One of my favorite moments in the film is when Fern is in her van alone late at night, staring at a wallet-sized photograph of her late husband, who we soon learn had himself died a difficult and relatively early death. With just a few changing glances that shift quietly across her face, McDormand conveys their entire relationship in a way that few actors could do. As the film progresses, it becomes clear that Fern’s fixed resolve to live “houseless” on the road is a result of her unresolved grief for him, a refusal to move on from a life and a landscape that have been permanently shattered, instead preferring to reside inside that endlessly broken present as a ghost, wondering why the world can’t just return to being the way it was when things were fine. She does receive an opportunity at having a stable new home through another drifter, Dave (David Straithairn, sweetly reliable), whose son and daughter-in-law have just given him his first grandchild, for whom he retreats from living his nomadic life. Fern visits them at their idyllic home and stays in their comfortably appointed guest room, with an open invitation from their family to stay for much longer, but she chooses to return to sleeping in her van instead and then departs early one morning without saying goodbye, after watching Dave and his son play the piano together late at night and silently realizing that she feels like an intruder in their lives.

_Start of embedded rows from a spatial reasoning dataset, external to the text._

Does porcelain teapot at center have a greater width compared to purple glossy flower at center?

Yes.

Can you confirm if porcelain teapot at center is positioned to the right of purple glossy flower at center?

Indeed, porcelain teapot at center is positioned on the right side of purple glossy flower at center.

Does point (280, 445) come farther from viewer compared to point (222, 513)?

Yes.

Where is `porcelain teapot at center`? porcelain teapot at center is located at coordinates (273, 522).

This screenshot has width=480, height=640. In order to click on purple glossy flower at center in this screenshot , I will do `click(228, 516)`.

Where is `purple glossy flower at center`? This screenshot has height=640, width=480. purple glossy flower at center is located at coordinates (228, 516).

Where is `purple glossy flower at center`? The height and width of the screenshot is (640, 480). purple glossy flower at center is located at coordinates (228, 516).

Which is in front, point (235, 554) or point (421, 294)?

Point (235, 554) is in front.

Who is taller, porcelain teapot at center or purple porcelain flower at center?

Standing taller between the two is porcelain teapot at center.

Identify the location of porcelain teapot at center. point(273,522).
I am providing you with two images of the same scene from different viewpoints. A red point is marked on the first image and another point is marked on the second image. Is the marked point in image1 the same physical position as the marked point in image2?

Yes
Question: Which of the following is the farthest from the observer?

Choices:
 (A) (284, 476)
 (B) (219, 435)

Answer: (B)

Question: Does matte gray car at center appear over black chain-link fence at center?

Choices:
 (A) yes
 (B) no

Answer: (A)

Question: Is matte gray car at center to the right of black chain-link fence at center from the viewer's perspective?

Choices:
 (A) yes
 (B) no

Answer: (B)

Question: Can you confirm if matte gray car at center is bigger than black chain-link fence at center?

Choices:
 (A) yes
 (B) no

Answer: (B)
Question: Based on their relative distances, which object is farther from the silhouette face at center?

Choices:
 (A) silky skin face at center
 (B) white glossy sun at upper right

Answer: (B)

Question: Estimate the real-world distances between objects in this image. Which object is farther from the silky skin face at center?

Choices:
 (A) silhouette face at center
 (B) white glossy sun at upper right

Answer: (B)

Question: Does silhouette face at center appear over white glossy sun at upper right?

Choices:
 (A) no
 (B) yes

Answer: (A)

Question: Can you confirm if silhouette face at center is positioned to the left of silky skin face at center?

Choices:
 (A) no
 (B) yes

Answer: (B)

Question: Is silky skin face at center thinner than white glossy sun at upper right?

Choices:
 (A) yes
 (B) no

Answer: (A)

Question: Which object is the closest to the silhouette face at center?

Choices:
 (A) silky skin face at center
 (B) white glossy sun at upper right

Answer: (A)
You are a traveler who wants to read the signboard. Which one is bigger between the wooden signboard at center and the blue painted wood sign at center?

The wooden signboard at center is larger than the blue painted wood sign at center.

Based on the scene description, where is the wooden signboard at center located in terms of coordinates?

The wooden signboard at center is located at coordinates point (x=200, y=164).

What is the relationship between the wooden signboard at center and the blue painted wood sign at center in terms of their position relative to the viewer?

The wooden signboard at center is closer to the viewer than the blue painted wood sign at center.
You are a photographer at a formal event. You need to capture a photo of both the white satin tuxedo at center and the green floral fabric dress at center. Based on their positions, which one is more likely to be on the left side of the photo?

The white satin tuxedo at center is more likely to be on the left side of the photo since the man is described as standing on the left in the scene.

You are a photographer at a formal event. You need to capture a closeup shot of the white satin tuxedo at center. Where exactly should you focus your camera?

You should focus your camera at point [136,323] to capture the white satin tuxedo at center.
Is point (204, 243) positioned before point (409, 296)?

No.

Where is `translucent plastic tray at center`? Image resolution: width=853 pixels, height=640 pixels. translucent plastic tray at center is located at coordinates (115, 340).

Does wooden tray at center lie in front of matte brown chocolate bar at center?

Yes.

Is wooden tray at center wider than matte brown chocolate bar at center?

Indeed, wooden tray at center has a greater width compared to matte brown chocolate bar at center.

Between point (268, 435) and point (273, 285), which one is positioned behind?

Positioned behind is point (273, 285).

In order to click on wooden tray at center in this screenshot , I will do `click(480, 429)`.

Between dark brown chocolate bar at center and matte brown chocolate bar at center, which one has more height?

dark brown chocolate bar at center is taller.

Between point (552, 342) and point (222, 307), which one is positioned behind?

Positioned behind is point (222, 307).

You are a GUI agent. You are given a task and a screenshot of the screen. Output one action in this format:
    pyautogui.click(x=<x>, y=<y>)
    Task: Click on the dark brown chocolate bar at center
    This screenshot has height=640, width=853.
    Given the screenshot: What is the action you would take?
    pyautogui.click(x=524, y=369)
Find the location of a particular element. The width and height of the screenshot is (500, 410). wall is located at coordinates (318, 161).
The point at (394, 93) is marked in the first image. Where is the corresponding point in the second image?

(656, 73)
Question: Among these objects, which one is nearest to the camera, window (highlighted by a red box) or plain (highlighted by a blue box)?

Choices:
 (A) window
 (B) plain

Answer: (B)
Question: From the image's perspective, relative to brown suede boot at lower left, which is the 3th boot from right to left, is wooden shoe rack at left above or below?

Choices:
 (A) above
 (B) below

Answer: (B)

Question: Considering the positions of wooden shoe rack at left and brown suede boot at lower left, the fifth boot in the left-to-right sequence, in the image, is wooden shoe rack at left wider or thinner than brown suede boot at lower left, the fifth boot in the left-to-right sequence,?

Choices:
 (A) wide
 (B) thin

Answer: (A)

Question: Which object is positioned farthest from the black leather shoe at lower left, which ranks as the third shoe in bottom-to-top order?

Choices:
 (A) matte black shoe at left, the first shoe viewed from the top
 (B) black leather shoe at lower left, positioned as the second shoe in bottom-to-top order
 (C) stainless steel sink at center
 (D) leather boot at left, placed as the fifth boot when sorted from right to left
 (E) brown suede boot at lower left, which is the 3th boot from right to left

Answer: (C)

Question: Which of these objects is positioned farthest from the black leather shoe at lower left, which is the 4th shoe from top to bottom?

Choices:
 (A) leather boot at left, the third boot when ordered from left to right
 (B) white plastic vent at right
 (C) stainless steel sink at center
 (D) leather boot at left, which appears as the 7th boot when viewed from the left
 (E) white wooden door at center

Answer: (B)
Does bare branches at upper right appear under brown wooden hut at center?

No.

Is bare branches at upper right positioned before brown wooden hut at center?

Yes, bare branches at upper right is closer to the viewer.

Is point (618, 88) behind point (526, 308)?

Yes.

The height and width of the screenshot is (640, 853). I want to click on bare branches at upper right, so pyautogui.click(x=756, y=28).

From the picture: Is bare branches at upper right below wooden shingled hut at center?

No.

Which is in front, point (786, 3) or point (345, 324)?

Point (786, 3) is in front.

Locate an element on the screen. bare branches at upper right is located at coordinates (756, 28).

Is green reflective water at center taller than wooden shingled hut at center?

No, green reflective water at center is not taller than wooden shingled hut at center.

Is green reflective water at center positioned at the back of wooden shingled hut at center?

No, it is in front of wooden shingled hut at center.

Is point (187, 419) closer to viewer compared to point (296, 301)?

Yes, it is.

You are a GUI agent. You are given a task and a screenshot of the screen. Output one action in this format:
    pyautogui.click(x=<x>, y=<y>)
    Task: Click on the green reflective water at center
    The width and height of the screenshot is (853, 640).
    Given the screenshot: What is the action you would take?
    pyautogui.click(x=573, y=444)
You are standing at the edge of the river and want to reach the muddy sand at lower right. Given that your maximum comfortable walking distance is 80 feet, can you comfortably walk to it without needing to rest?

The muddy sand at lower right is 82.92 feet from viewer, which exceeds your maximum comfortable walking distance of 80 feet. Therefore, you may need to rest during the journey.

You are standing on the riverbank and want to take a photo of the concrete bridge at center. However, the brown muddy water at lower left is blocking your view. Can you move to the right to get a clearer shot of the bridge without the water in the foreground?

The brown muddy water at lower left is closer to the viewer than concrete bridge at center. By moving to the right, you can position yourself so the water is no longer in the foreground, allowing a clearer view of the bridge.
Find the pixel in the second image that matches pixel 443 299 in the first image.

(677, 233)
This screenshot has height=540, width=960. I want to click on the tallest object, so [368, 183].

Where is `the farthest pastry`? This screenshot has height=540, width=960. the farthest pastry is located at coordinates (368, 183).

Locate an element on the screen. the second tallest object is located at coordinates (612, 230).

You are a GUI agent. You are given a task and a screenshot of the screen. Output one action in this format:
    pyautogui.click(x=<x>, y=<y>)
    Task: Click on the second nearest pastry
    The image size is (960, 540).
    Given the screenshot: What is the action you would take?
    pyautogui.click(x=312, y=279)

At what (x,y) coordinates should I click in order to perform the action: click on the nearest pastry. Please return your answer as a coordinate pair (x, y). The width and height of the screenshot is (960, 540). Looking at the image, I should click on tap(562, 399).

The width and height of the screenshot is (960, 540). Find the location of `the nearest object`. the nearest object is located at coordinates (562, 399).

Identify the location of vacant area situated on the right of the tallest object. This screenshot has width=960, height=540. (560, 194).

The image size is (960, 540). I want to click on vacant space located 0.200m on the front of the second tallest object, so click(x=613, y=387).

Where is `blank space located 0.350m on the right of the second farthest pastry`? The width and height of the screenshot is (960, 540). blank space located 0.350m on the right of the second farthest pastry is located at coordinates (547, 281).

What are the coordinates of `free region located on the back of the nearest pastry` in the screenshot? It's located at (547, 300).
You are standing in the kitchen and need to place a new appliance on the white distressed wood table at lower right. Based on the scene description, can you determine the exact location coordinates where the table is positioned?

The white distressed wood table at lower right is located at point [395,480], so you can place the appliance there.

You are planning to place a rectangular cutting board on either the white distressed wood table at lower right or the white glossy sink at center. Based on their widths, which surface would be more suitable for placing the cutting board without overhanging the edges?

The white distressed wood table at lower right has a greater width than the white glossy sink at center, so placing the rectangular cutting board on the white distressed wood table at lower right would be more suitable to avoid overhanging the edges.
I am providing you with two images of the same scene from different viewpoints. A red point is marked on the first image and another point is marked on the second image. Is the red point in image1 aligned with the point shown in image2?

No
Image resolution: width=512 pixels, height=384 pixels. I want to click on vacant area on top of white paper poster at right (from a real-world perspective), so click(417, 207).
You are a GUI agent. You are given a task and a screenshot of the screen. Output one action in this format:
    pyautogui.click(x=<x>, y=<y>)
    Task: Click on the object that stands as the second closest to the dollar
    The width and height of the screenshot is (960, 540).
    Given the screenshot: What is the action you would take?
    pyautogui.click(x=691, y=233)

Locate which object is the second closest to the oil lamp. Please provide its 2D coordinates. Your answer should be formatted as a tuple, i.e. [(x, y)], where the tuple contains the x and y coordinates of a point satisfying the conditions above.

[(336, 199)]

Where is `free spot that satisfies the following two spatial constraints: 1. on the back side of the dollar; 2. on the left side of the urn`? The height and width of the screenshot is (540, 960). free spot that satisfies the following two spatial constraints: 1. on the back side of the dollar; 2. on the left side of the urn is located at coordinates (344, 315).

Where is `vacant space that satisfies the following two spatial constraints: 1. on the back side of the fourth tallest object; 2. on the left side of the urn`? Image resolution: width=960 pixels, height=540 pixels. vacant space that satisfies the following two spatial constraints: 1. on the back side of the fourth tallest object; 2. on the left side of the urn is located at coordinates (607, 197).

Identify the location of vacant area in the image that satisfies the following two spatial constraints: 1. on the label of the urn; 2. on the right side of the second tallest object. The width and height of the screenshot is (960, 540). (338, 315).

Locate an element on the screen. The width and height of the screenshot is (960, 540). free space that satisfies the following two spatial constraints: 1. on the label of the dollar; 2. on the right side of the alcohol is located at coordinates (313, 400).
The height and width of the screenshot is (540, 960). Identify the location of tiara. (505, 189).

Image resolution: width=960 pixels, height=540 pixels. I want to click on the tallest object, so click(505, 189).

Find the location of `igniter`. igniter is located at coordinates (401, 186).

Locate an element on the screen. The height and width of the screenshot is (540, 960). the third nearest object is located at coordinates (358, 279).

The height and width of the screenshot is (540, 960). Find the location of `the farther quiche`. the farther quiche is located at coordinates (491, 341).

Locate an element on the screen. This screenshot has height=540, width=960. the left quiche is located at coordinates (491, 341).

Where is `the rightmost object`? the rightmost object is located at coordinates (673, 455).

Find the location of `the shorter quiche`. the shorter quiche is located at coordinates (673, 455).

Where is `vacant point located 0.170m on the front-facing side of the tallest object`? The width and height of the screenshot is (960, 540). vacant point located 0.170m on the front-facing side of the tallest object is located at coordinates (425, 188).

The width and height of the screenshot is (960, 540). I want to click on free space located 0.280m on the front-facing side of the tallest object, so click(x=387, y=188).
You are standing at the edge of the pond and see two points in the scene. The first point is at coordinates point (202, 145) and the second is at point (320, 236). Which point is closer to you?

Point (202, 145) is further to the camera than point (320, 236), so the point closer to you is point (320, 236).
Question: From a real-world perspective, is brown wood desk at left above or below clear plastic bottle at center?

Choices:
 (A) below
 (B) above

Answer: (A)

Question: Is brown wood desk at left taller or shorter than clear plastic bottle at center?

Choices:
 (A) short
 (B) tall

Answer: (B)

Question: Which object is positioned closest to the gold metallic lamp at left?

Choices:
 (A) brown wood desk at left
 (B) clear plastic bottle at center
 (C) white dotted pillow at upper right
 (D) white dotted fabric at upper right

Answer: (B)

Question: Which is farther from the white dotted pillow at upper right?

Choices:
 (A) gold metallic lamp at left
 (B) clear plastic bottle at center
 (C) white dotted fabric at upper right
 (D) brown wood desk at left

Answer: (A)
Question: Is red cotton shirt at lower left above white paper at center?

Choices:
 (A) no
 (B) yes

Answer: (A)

The subject of suicide arises at two crucial points in the movie. The first is when Linda May tells Fern about the lowest point of her own despair, when she considered turning on the gas and drinking an entire bottle of alcohol, deciding that if she woke up, she’d light a cigarette to blow up everything and end her own life permanently. But compassion took over when Linda May knew she couldn’t do that to her two small dogs, and therefore she couldn’t do that to herself either. The film’s delicately sunlit and purely emotional climax is the second pivotal mention of suicide, when a wise and gray-bearded RV lifestyle guru named Bob Wells shares with Fern how he lost his son five years before, when his son tragically ended his own life at the age of 33. As someone who, at age 47, hasn’t really wanted to be alive for the past 25 years or so now myself, but who has continued to endure that feeling and wander somewhat aimlessly as a kind of living suicide, I related easily to Nomadland, and particularly to that central aspect of the film. I’m sure that there are plenty of other people who can’t relate to that or find it to be self-pitying, and therefore they may not like or might even outright dislike this movie. Maybe they’re the lucky ones.